4. On appeal of a K.S.A. 60-455 issue, the court decides whether a particular fact was in issue at trial under a de novo standard.
5. On appeal of a K.S.A. 60-455 issue, a district judge's weighing of probative value and prejudicial effect is reviewed for abuse of discretion.
6. If evidence qualifies for admission under K.S.A. 60-455 but no limiting instruction was given, the appellate standard of review should match that applied to other jury instruction issues. If the defense requested a limiting instruction and was refused or it otherwise objected to its omission by the district judge, the standard on appeal is that set out in K.S.A. 60-261; to be reversible, the error must be inconsistent with substantial justice. If the defense did not request the limiting instruction and it failed to object to its omission, the absence of a limiting instruction is reviewed on appeal under the clearly erroneous standard of K.S.A. 22-3414(3). Instructions are clearly erroneous only if the reviewing court is firmly convinced there is a real possibility that the jury would have rendered a different verdict if the error had not occurred.
7. On the facts of this murder case, it was error to admit testimony about the defendant's previous commission of a domestic battery without a limiting instruction under K.S.A. 60-455. However, the district judge's failure to instruct was not clear error, and it does not require reversal of the defendant's convictions.
8. If a criminal defendant requests lesser included offense instructions, the district court judge has a duty to instruct on all lesser included crimes that are established by the evidence, regardless of whether the evidence is weak or inconclusive.
9. On the facts of this murder case, defendant was not entitled to a lesser included offense instruction on voluntary manslaughter based on heat of passion.
10. In determining whether a statement is testimonial for Confrontation Clause analysis, an appellate court applies an objective, totality of the circumstances test. Factors to be considered include: (1) Would an objective witness reasonably believe such a statement would later be available for use in the prosecution of a crime? (2) Was the statement made to a law enforcement officer or to another government official? (3) Was proof of facts potentially relevant to a later prosecution of a crime the primary purpose of the interview when viewed from an objective totality of the circumstances, including circumstances of whether (a) the declarant was speaking about events as they were actually happening, instead of describing past events; (b) the statement was made while the declarant was in immediate danger, i.e., during an ongoing emergency; (c) the statement was made in order to resolve an emergency or simply to learn what had happened in the past; and (d) the interview was part of a governmental investigation? and (4) Was the level of formality of the statement sufficient to make it inherently testimonial, e.g., was the statement made in response to questions, was the statement recorded, was the declarant removed from third parties, or was the interview conducted in a formal setting such as in a governmental building?
11. On the facts of this murder case, admission of certain hearsay statements of one of the victims did not violate the defendant's right to confront the witnesses against him.
※
— Set tasks —
1. Translate this sentence from the extract provided into Spanish: "On the facts of this murder case, defendant was not entitled to a lesser included offense instruction on voluntary manslaughter based on heat of passion."
2. Turn the paragraph of the extract provided that begins "6. If evidence qualifies for admission" into a short bulleted list that keeps its main points.
3. Answer these questions from the extract provided:
(a) Under what standard does the court decide whether a particular fact was in issue at trial?
(b) What standard of review applies to a district judge's weighing of probative value and prejudicial effect?
(c) What kind of test does an appellate court apply to decide whether a statement is testimonial for Confrontation Clause analysis?

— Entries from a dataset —
※
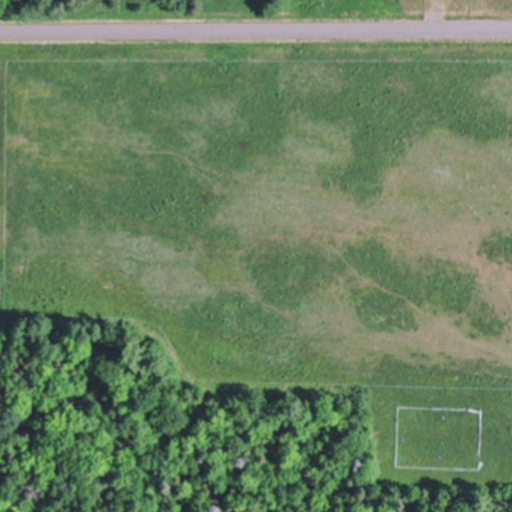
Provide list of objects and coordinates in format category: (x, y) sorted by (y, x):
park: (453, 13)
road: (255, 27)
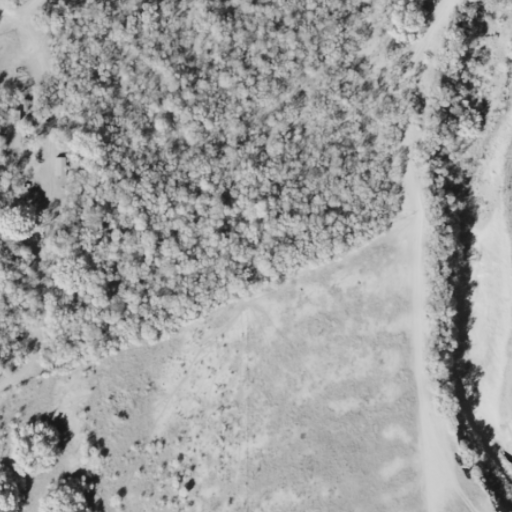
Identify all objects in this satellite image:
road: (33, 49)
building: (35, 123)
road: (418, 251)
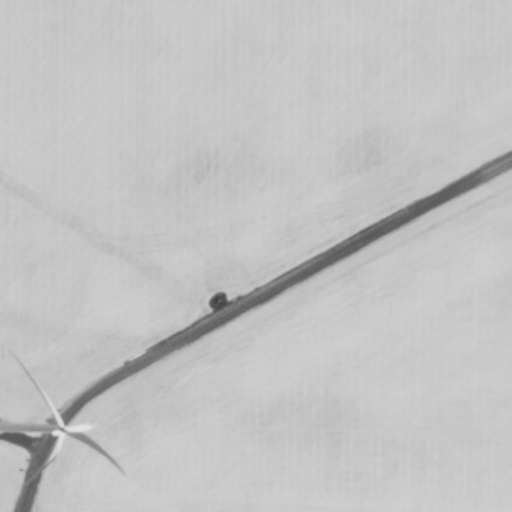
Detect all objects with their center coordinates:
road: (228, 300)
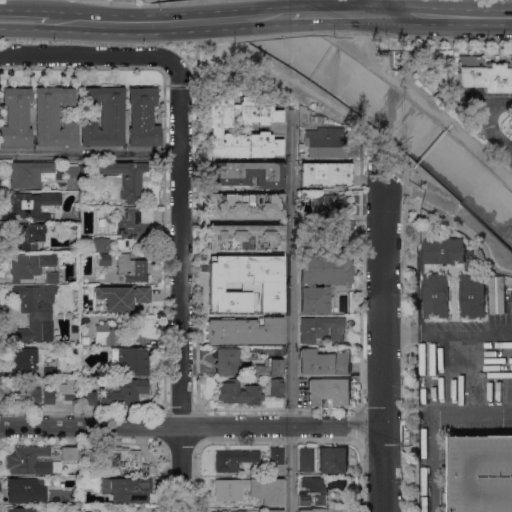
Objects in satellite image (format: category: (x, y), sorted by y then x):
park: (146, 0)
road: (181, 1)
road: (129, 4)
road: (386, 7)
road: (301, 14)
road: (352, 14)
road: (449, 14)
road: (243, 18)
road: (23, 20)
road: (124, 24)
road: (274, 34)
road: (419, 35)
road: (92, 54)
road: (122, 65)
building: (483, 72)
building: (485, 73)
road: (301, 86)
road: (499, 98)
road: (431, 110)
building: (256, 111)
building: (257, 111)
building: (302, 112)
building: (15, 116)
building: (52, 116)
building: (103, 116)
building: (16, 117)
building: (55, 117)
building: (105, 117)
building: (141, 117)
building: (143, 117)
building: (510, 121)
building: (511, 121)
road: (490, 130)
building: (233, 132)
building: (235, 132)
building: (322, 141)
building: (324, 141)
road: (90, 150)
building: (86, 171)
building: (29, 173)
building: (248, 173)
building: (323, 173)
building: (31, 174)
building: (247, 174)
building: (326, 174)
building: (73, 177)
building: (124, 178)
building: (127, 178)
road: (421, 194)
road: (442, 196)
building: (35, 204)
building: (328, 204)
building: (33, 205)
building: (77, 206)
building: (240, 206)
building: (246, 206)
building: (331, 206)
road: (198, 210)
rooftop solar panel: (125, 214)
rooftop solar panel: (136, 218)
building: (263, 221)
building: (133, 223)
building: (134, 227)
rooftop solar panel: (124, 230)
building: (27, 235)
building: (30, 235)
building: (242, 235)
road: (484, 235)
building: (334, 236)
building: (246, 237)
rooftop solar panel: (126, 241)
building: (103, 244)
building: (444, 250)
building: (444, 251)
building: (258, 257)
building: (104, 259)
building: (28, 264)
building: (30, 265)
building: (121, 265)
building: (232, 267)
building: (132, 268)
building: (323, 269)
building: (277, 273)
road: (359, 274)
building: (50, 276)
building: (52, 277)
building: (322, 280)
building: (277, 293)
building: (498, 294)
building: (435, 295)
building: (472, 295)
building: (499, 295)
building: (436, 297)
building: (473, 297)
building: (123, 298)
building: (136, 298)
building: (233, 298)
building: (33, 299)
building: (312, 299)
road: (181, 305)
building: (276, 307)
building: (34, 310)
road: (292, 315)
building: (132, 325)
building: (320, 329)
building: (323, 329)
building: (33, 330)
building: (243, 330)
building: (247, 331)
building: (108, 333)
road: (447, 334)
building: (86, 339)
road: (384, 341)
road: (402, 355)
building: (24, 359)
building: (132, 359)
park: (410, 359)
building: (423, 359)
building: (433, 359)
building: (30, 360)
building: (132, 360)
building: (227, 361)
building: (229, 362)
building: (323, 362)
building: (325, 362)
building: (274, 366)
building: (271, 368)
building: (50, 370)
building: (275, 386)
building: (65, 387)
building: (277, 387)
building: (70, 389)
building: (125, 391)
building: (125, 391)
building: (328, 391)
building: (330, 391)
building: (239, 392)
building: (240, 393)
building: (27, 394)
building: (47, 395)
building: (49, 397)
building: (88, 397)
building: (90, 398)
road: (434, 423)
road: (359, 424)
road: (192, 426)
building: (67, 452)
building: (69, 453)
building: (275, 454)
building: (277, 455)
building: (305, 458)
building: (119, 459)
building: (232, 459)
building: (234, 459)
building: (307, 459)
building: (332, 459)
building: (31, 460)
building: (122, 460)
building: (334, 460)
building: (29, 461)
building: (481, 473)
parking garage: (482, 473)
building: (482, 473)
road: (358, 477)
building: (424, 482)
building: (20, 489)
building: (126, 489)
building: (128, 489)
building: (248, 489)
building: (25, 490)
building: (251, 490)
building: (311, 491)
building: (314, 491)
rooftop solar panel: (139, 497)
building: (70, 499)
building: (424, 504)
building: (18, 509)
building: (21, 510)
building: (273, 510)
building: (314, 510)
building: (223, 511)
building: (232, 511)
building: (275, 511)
※
— Written answers —
1. Según los hechos de este caso de asesinato, el acusado no tenía derecho a una instrucción sobre el delito menor incluido de homicidio voluntario por arrebato pasional.

2.
- When evidence qualifies under K.S.A. 60-455 but no limiting instruction is given, the standard of review matches that for other jury instruction issues.
- If the defense requested the instruction and was refused, or otherwise objected to its omission, K.S.A. 60-261 applies, and the error is reversible only if it is inconsistent with substantial justice.
- If the defense neither requested the instruction nor objected, review is under the clearly erroneous standard of K.S.A. 22-3414(3).
- An instruction is clearly erroneous only if the reviewing court is firmly convinced there is a real possibility that the jury would have reached a different verdict without the error.

3.
(a) A de novo standard.
(b) Abuse of discretion.
(c) An objective, totality of the circumstances test.